Seems like a hydrogen gas in a vat of liquid metal or salt is just going to just bubble right out.
At PPB concentration?

Literally anything can seem, to somebody.

I guess literally anything can be "PPB concentration" if you don't care how many parts it is per billion.

A 1GW fusion reactor would consume about a ton of fuel per year.[1] That's about 600 kilograms of tritium. Over the course of the year a reactor with a positive breeding ratio will produce more than that.

The breeding blanket for ITER will be about 2000 tons[2] and ITER is designed to produce 500MW.[3]

This means that ITER will produce at least 300 kg tritium in 2000 tons of blanket, over the course of a year. Collect the tritium annually and you've got a concentration level of 150 parts per million, or 150,000 PPB.

[1] https://ccfe.ukaea.uk/fusion-energy/fusion-in-brief/

[2] https://www.iter.org/mach/Blanket

[3] https://www.iter.org/proj/inafewlines

You need to get that tritium out every day to have something to operate the reactor on. Look up the worldwide stock of tritium sometime.
Doesn't mean you have to do it every day. CFS ARC is a 270MW reactor. In a month it will consume 13.5kg tritium. Current world tritium supply is 20kg, though we could produce more from fission reactors if we really wanted to. 13.5kg out of 2000 tons is 7 parts per million, but with a breeding ratio over one, more than that would be produced. Tritium inventory to start up the ARC reactor is 100 grams.

→ **Source excerpt**
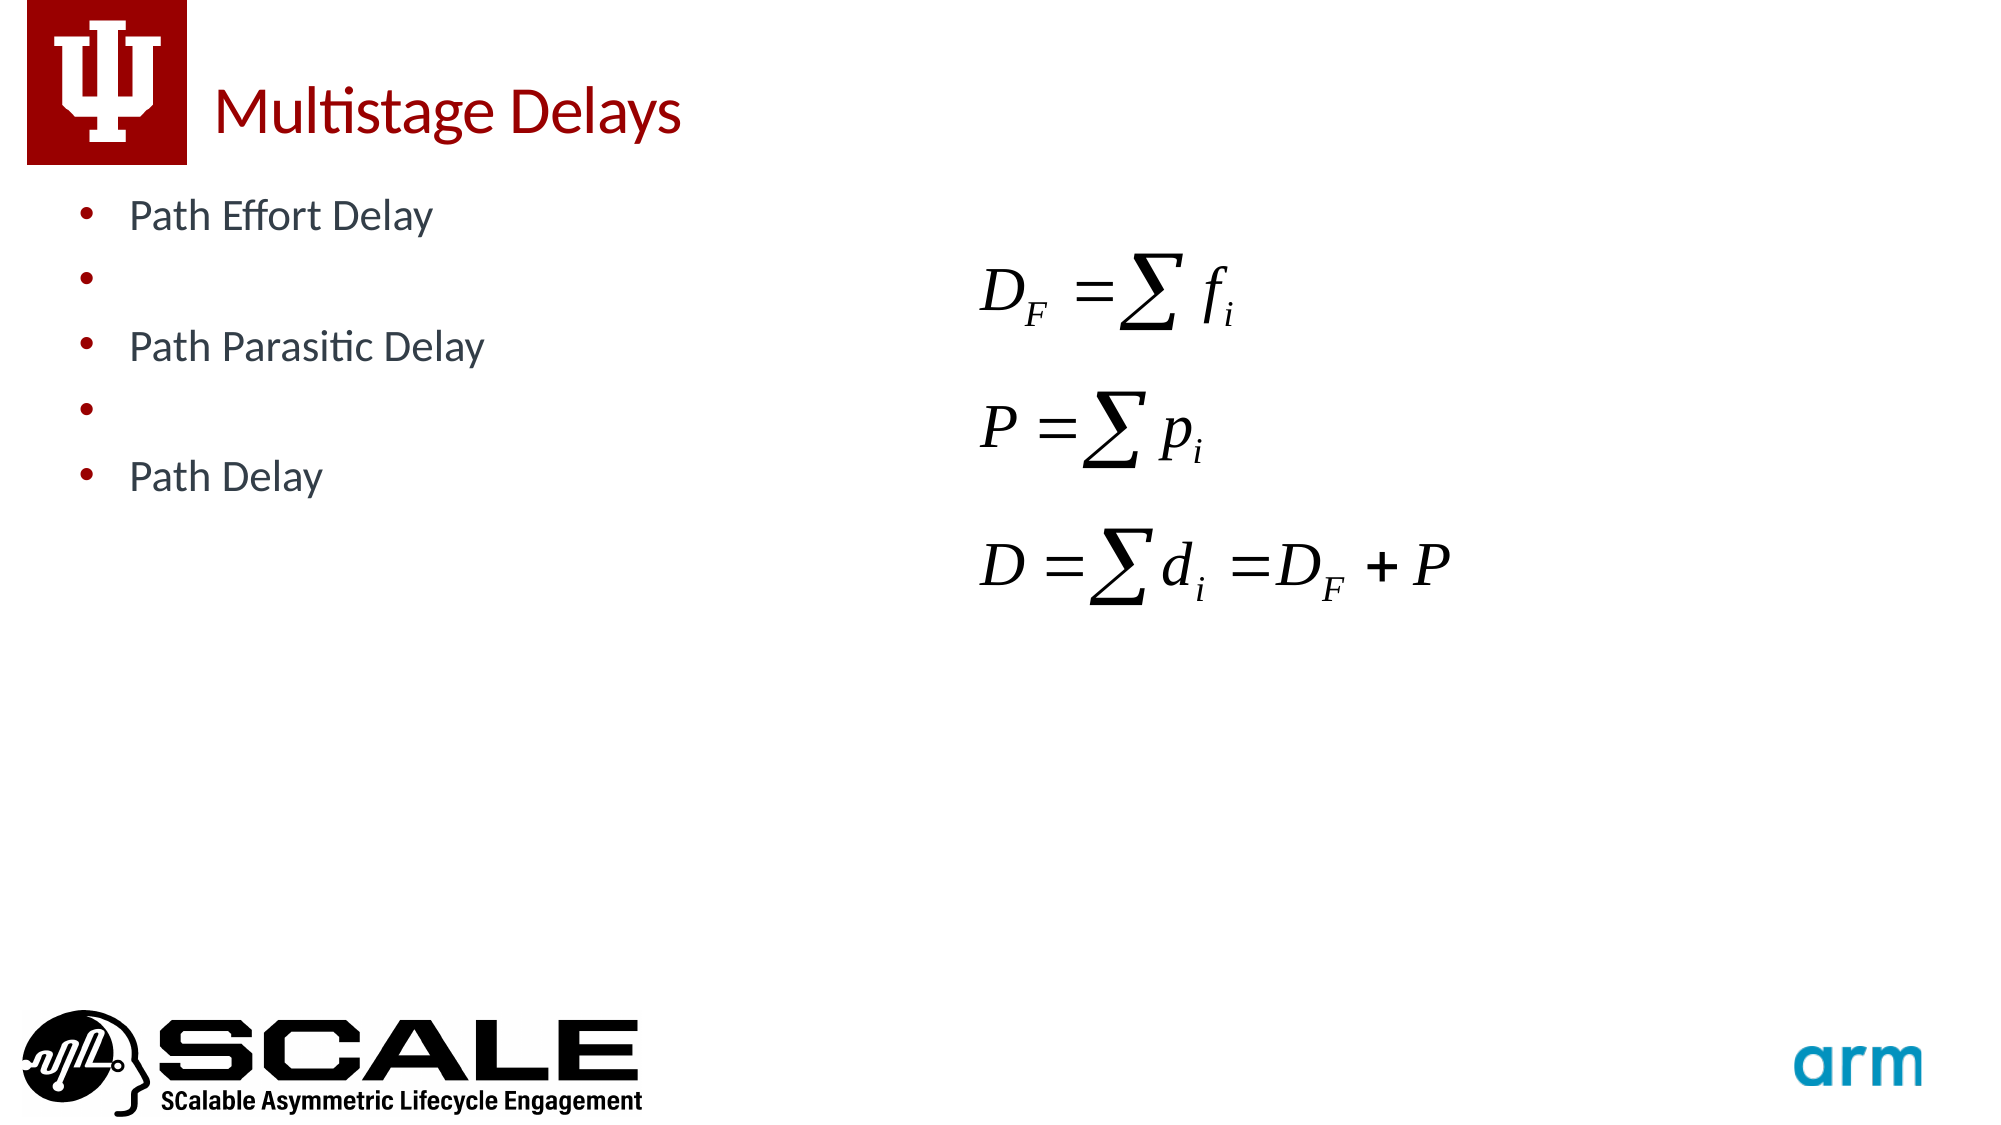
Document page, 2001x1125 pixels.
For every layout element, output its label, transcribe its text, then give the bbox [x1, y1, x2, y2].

→ **Your tasks**
• a. List every web address cited as a source in the tritium discussion.
• b. Reproduce the section of the tritium discussion that opens with the words containing "A 1GW fusion" and closes with "of tritium sometime.".
Work only from the tritium discussion, not the listing.

→ **Final results**
• a.
- https://ccfe.ukaea.uk/fusion-energy/fusion-in-brief/
- https://www.iter.org/mach/Blanket
- https://www.iter.org/proj/inafewlines

• b.
A 1GW fusion reactor would consume about a ton of fuel per year.[1] That's about 600 kilograms of tritium. Over the course of the year a reactor with a positive breeding ratio will produce more than that.

The breeding blanket for ITER will be about 2000 tons[2] and ITER is designed to produce 500MW.[3]

This means that ITER will produce at least 300 kg tritium in 2000 tons of blanket, over the course of a year. Collect the tritium annually and you've got a concentration level of 150 parts per million, or 150,000 PPB.

[1] https://ccfe.ukaea.uk/fusion-energy/fusion-in-brief/

[2] https://www.iter.org/mach/Blanket

[3] https://www.iter.org/proj/inafewlines

You need to get that tritium out every day to have something to operate the reactor on. Look up the worldwide stock of tritium sometime.